_Quoted passage_.
+++
The high temperature for Sunday is forecast at 84 degrees, the first time Fresno will have a high temperature under 85 degrees since June 11 — when the high was also 84.
Monday will be even cooler, with a forecast high of 83 degrees. But don’t start digging out those fleece jackets and wool socks quite yet — temperatures are forecast to climb back into the 90s for the remainder of next week.
This weekend’s mini-break from the heat “is a good sign that fall is knocking on our door,” Jim Andersen, a National Weather Service meteorologist in the Hanford office, told GV Wire on Thursday.
For those heading outdoors, skies should mostly be clear of wildfire smoke from the KNP Complex fire burning in Sequoia National Park east of Visalia and other fires around the state, Andersen said.
The departure of a high-pressure system will allow coastal air to pour into the Valley from the west, which should push wildfire smoke eastward, he said. However, there’s always a chance for a lull or wind shift that could cause the smoke to spiral back into the Valley. So keep an eye on local air quality conditions if you’re spending time outdoors, Andersen said.
You can check the air quality for any U.S. location at this link.
Hot Times, Summer in the City
The first half of September continued Fresno’s sizzling heat: a hottest-ever July, second-hottest June, and third-hottest (tie) August.
As of Wednesday, September’s average temperature was 83.6 degrees. Fresno’s hottest September was in 2012, when the average was 81.3 degrees, according to National Weather Service records.
Unless things cool down drastically in the final three months of this year, 2021 also could be a record-setting year for annual average temperature. The hottest year was 2014 when the average temperature was 69 degrees. The average for the first eight months of 2021 is 69.6 degrees.
The National Weather Service’s historical records, which begin in 1887, show that in the past nine years Fresno has recorded its hottest average temperatures (2014 followed by 2020, 2018, 2013, 2012, 2015, 2017, 2016, and 2019).
This year’s above-normal temperatures created another weather record — 68 days of temperature highs at 100 degrees or hotter, smashing the old mark 63 days set in 1984. Tuesday’s high was 100 degrees, marking the 68th day.
An End in Sight?
Andersen said that we could yet see more triple-digit weather.
“I kind of feel we may have seen the last of it, but we have known triple-digit days in October,” he said. “And especially with the summer we’re having, I would not want to go out on a limb. Prepare for the worst, and hope for the best.”
There might yet be some light at the end of this overheated tunnel. Andersen said longer-range forecasts include the development of weather patterns in Canada and the Gulf of Alaska that would push colder weather southward into California, “which is typical for fall.”
And maybe some much-needed rain this winter to moisten the drought-parched state?
“Hopefully that’s the case this year,” he said.
+++
_Supplied material_.
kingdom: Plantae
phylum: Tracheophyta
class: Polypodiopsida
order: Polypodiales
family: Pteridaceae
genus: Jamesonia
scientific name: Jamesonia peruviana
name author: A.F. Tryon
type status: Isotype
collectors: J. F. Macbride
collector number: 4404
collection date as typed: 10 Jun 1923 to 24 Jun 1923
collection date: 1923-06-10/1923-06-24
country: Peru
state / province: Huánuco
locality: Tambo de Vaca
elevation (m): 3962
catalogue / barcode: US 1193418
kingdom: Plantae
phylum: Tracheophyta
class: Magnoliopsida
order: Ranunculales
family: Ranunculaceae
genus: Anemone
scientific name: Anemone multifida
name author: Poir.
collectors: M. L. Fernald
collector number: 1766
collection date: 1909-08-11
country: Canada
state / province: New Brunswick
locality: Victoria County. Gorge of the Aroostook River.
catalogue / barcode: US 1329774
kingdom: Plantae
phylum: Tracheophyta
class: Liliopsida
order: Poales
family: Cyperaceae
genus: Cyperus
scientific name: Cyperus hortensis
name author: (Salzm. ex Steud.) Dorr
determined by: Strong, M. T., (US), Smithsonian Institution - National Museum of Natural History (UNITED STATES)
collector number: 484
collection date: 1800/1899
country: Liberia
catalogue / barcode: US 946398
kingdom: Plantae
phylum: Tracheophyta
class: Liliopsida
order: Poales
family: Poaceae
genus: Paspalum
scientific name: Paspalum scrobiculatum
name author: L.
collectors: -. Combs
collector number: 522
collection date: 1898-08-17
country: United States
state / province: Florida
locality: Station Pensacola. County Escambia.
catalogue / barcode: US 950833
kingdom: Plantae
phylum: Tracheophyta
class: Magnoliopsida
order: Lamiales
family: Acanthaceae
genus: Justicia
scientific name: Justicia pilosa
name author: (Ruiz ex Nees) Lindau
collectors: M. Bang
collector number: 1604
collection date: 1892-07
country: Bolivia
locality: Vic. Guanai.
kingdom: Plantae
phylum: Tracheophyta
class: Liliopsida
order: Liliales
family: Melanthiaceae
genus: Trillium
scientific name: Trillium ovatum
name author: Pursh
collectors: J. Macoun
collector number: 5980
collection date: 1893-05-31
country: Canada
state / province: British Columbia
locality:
+++
_Problem requirements_. According to the Fresno weather article, why should skies mostly be clear of wildfire smoke this weekend? Answer in one to three sentences. The lines have no connection to the Fresno weather article.

_Answer to this task_. A high-pressure system is leaving, which will let coastal air pour into the Valley from the west. That air should push the wildfire smoke eastward.